Mouthfeel is the physical sensation a food or drink creates in the mouth, including the tongue and the roof of the mouth. It is different from taste or flavor, though some mouthfeel terms overlap with flavor or aftertaste.

The term "mouthfeel" (or "mouth feel") may be used to describe the sensation produced when a food / drink is in the mouth or after it has been swallowed (as is the case with the drying sensation caused by astringent tastes). The term is best-known for its use in wine tasting, but it also applies to other beverages, such as coffeetea and beer, and is central to food rheology (the science of food textures).

"Body" in Mouthfeel

In discussions of mouthfeel for beverages, you'll often hear people refer to the "body" of a drink.

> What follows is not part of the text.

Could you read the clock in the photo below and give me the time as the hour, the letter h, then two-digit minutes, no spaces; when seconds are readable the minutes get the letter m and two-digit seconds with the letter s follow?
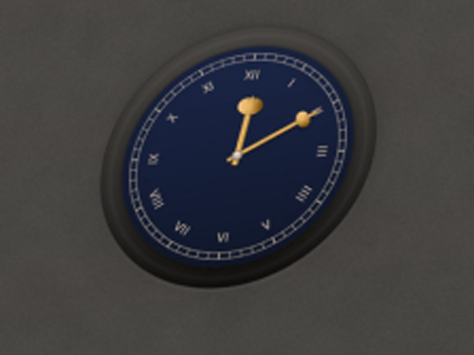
12h10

This has to do with how heavy, thick or viscous it feels in the mouth and throat. The easiest way to think of it is like milk: skim milk is light-bodied, 2% milk is medium-bodied and full-fat milk is full-bodied (or heavy-bodied).

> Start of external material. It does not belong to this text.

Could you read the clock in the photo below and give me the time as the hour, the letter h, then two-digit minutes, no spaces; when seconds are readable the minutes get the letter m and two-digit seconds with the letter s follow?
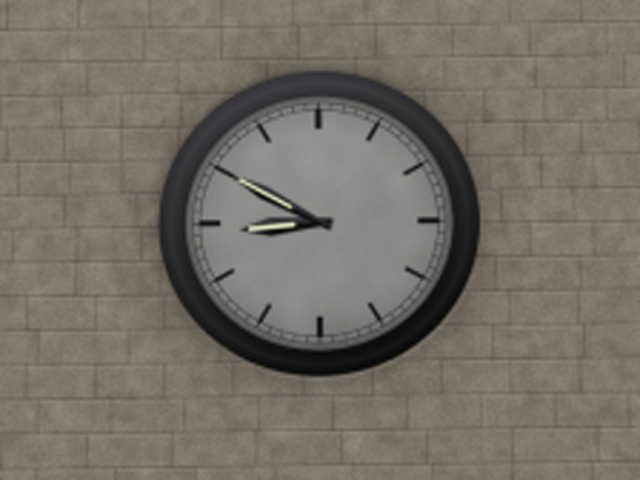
8h50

The separation between, say, full-bodied and medium-bodied is different depending on the beverage in question--it's all relative. For example, a full-bodied beer is likely to feel heavier and more viscous in the mouth than a full-bodied tea.

Examples of Mouthfeel in Tasting

Perhaps the best example of mouthfeel in wine, tea and coffee tasting is astringency, which is often considered to be a taste, but which is actually a drying sensation on the tongue and in the mouth. Other common descriptors for mouthfeel in coffee, wine, beer and tea tasting include:

  • Delicate or light
  • Heavy or dense
  • Smooth or rough
  • Watery
  • Creamy or milky
  • Oily, buttery or viscous
  • "Tea-like" (a common mouthfeel descriptor in coffee tasting)
  • Silky
  • Velvety
  • Coating
  • Drying
  • Metallic
  • Mouth-watering, moistening or saliva-inducing
  • Tingly, effervescent or bubbly
  • Powdery (a term sometimes used in beer tasting) 
  • Warming or cooling
  • Minty or refreshing
  • Brisk

In food tasting, other common mouthfeel descriptors include firm / hard, soft / tender, chewy, gelatinous / jelly-like, gummy, slimy / slippery, grainy, crisp / crunchy, fresh / stale, ripe, resilient / springy, spreadable, chunky and crusty.

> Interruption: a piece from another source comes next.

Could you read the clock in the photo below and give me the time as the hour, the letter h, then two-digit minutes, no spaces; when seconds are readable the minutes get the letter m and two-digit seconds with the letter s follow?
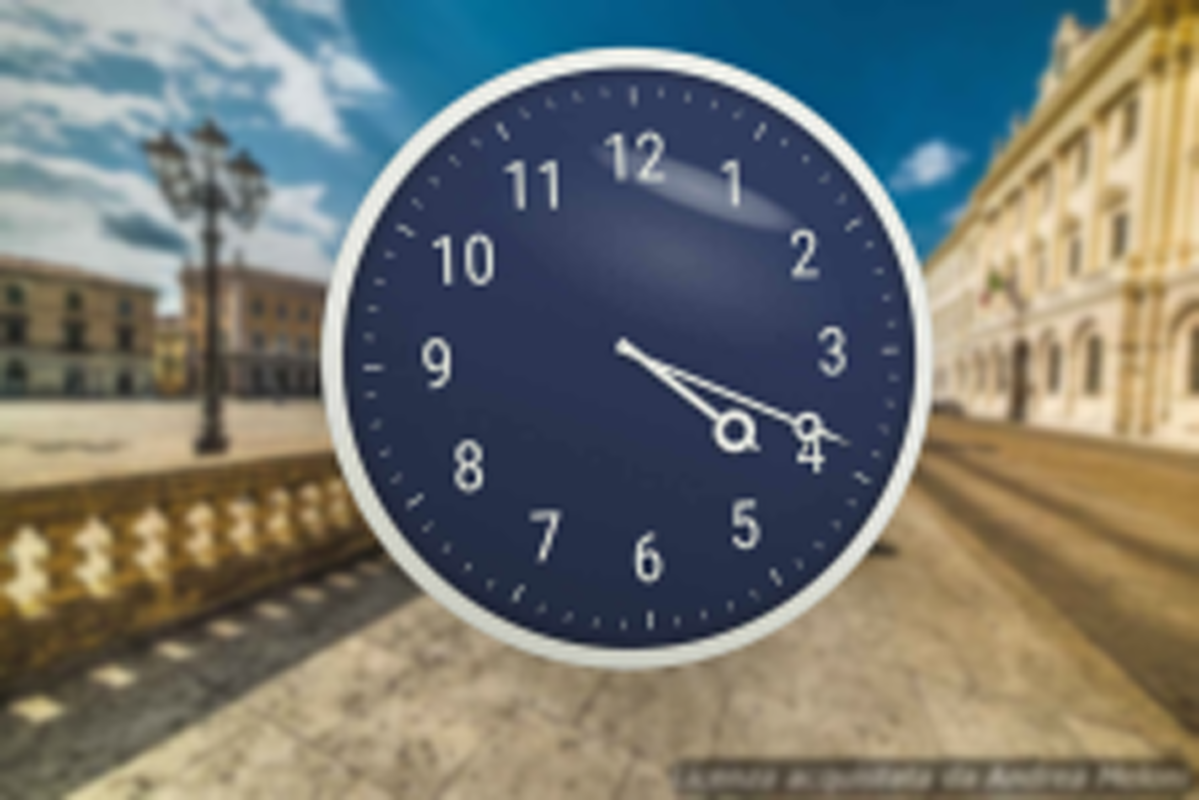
4h19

Mouthfeel in Chinese Tea Tasting

In Chinese tea tasting terminology, you'll find several ways of identifying mouthfeel that are different from Western tea tasting terms. As a category, mouthfeel is known as Co Gan in Chinese tea tasting. Co Gan categories include:

  • Fong Fu, a term roughly equivalent to "full-bodied"
  • Gan, a combination of mouthfeel and taste
  • Hui gan, a combination of mouthfeel and aftertaste
  • Ruan, a mouthfeel-specific tea term
  • Se, a combination of flavor, aftertaste and mouthfeel
  • Shen Jing, a combination of flavor and mouthfeel

The Human Element in Mouthfeel

Although attempts have been made to quantify mouthfeel with various technologies, there are not yet any technological alternatives that compare to the human ability to sense and identify mouthfeel characteristics.

This is in part because mouthfeel centers around a complex set of sensations and associations, which are extremely difficult for a machine to analyze and quantify.

It is also influenced by the fact that mouthfeel can vary substantially from when a food or drink first passes through the lips to when it is partially or fully chewed (in the case of food) to after it is swallowed. (For example, a tea may start off with a creamy texture and end with a mouth-watering sensation, or start with a rough mouthfeel and finish with a drying astringency.)